Önsözde belirttiğine göre hatıraların ikinci cildi "Nalet Editör" adını taşıyacak. Bu cilt Everest Yayınları'nda yayın yönetmenliği yaptığı yılları anlatacak. Üçüncü ciltte ise "ustalık dönemi" olarak nitelendirdiği Agora Yayınları yıllarını... Bu iki cildi de merakla bekliyorum. Şundan dolayı: Birincisi, yine edebi lezzeti olan hatıralar okuyacağım için. İkincisi, aynı yıllarda değişik vesilelerle tanıştığımız insanları, uğradığımız mekanları bir de Osman Akınhay'dan okuyacağım için. Üçüncüsü, edebiyattan haz alanları, yayıncılık ve edebiyat dünyasını merak edenleri mutsuz etmediğini bildiğim için.
*
Madem ki "Heveskâr Çevirmen" bir hatıra kitabı, Osman Akınhay'la bir hatırayı paylaşıp bitireyim yazıyı.
Osman Akınhay mahpustan çıkıp İzmir'e yerleştiğinde ben de İzmir'deydim. Okuldan atılmış, çeşitli işlerde çalışarak ayakta durmaya çalışan bir edebiyat heveslisiydim. O yıllarda iki ayda bir yayımlanan Yaratı Dergisi keyif aldığım tek şeydi. Ancak İzmir çukurunda Osman Akınhay'la nasıl hiç denk gelmedik, "Heveskâr Çevirmen"i okurken en çok buna şaşırdım.
İstanbul'da tanıştık ama bu da Agora Kitaplığı'nı kurduktan sonra gerçekleştiğine göre, epey geç sayılır. Halbuki o kadar çok ortak tanıdık insan ve mekanımız vardı.
Zaten ilk ne zaman tanıştık, selamlaşmaya başladık, Osman Akınhay'ınki gibi zehir bir hafızam olmadığı için, hatırlamıyorum sahiden.

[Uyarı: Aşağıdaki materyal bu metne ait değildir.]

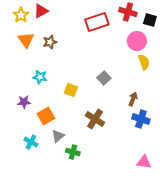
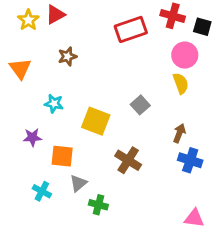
orange triangle: (26, 40) -> (20, 69), moved
yellow semicircle: (144, 62) -> (181, 83), moved
yellow square: (71, 90) -> (96, 121), size x1.5
orange square: (46, 116) -> (62, 156), turned 36

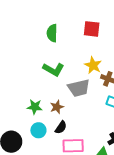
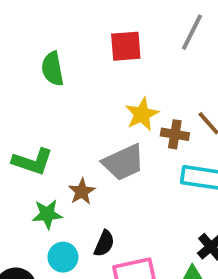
yellow star: (93, 65) -> (142, 114), turned 30
green L-shape: (53, 69) -> (33, 161), moved
brown star: (57, 107) -> (82, 192), moved

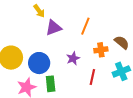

Ortak mekanlarımızdan biri Süper Restoran'dı, Akınhay "Heveskâr Çevirmen"de kısa ama ne güzel anlatır bu mekanı. Süper'de bir gece ayaküstü selamlaştık, neler yaptığımı sordu. İşsizdim ve hikâyeler yazıyordum. "Bitince bana getir" dedi. Bunu öylesine bir söz sanmıştım ama sonra her gördüğünde "Bitmedi mi kitap?" diye sorunca, dosyayı daha disiplinli bir şekilde çalışmaya başladım.
Kitap bitti, Agora'ya gidip teslim ettim. Çok değil, belki 10 gün sonra aradı ve kitabı basacağını söyledi. Bir hikâyeyi çıkarmıştı dosyadan, bir hikâyedeki 'sakıncalı' olabilecek bazı cümleleri değiştirmişti. Doğru kararlardı. Kitap, kısa sürede "Masalın Ölümü" adıyla yayımlandı. Merak edenler için ekleyeyim, kitabın telifini de çok darda olduğum bir zamanda Hızır gibi yetişip ödedi.
Bu güzel bir hatıra çünkü Osman Akınhay, benim için lanet bir editör, yayıncı olmadı. Şimdi Londra'da yaşayan, yazan, çeviri yapan, depremde hal hatır soran bir dost benim için.